The 600 freshmen from Kellenberg Memorial High School, carrying crosses and flags, walked in procession along sidewalks for a mile-and-a-half on a pilgrimage to see a film about the city where Jesus was crucified 2,000 years ago.
It was Ash Wednesday, and school administrators wanted to make it a memorable one for the freshman class as the Lenten season began. Their foreheads daubed with ashes, the students journeyed from the Uniondale parochial school across Hempstead Turnpike and to the Cradle of Aviation Museum in Garden City, where they watched the documentary film, "Jerusalem," in the IMAX theater.
"We teach our kids to be public about our faith," said Bryan Finn, Kellenberg's director of apostolic activities. "Being Catholic is not just going to church on Sunday. It's about how you live your life."
The event came as thousands of Catholics and other Christians across Long Island -- and millions around the country -- attended church services and received the ashes reminding them that they ultimately will return to dust.
Lent is the 40-day season of fasting, reflection and penance that culminates in Holy Week and the Easter Sunday commemoration of Jesus' Resurrection. Ash Wednesday is among the most heavily attended holy days of the year, church officials say.
Many of the students said they were thrilled to take part in the procession and watch the film. The movie, which came out last year, explores the religious history of the city of Jerusalem and how members of three faiths -- Jewish, Christian and Muslim -- coexist there, despite an often tumultuous past and present.

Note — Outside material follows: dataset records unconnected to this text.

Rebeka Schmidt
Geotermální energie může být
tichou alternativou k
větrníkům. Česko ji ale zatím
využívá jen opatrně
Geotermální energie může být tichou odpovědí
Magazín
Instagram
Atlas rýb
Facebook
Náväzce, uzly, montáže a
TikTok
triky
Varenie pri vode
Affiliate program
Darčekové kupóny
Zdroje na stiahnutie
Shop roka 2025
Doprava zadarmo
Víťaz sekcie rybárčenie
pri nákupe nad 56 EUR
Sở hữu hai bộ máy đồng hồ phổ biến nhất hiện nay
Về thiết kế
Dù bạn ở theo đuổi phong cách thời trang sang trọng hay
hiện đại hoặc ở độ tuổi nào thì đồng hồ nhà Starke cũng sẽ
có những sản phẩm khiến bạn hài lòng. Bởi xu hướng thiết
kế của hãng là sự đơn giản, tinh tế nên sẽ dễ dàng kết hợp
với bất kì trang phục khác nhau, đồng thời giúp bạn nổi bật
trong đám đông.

"I love this event. I get to come here with my family of Kellenberg and march together with the crosses and flags," said Chaz Rahynes, 14, of Freeport.
"Ash Wednesday reminds us we will return to dust as we begin our journey."

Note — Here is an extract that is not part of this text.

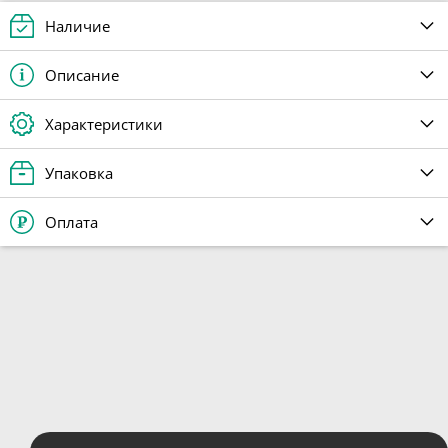
Наличие
Описание
Характеристики
Упаковка
Оплата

Liam Von Elm, 15, of Hempstead, called the gathering "fantastic. Getting 600 freshman to walk a mile to see a movie about our faith is incredible."
Some students were moved by the film, which is told through the eyes of three teenage girls of each faith.

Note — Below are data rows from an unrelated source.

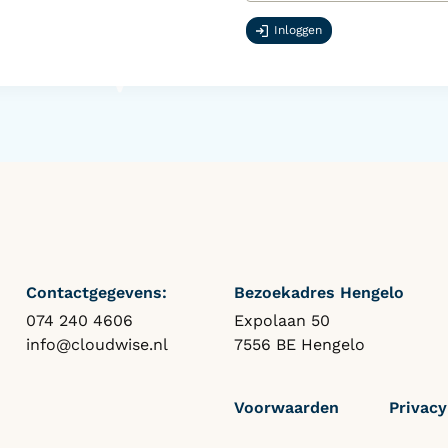
Inloggen
Contactgegevens:
Bezoekadres Hengelo
074 240 4606
Expolaan 50
info@cloudwise.nl
7556 BE Hengelo
Voorwaarden
Privacy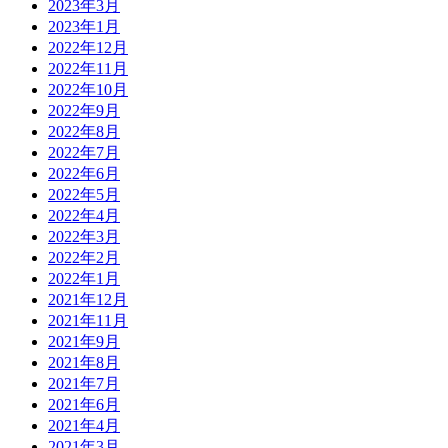
2023年3月
2023年1月
2022年12月
2022年11月
2022年10月
2022年9月
2022年8月
2022年7月
2022年6月
2022年5月
2022年4月
2022年3月
2022年2月
2022年1月
2021年12月
2021年11月
2021年9月
2021年8月
2021年7月
2021年6月
2021年4月
2021年3月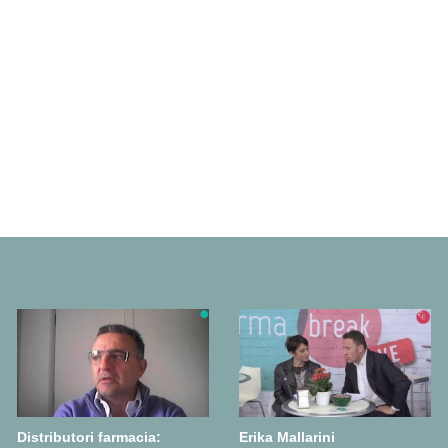
Distributori farmacia:
Erika Mallarini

"I thought it was amazing to see the different cultures," said Sydney Solferino, 14, of Merrick.
"I've taken a new perspective on the religions there, especially the Muslims, because they are easily stereotyped. It opened my eyes a little bit. I've come to respect them."
Deirdre Nelson, 14, of Merrick, said, "It was nice to see how culturally diverse such a small community is. It's cool, but kind of sad to see how separate" the religious groups live.
Brother Kenneth Hoagland, Kellenberg's principal, said the film underscored how "we are called to live with a peaceful, respectful understanding of each other in the world."
He said the film and the pilgrimage walk were a perfect way to start Lent, because it engaged "the mind, body and spirit."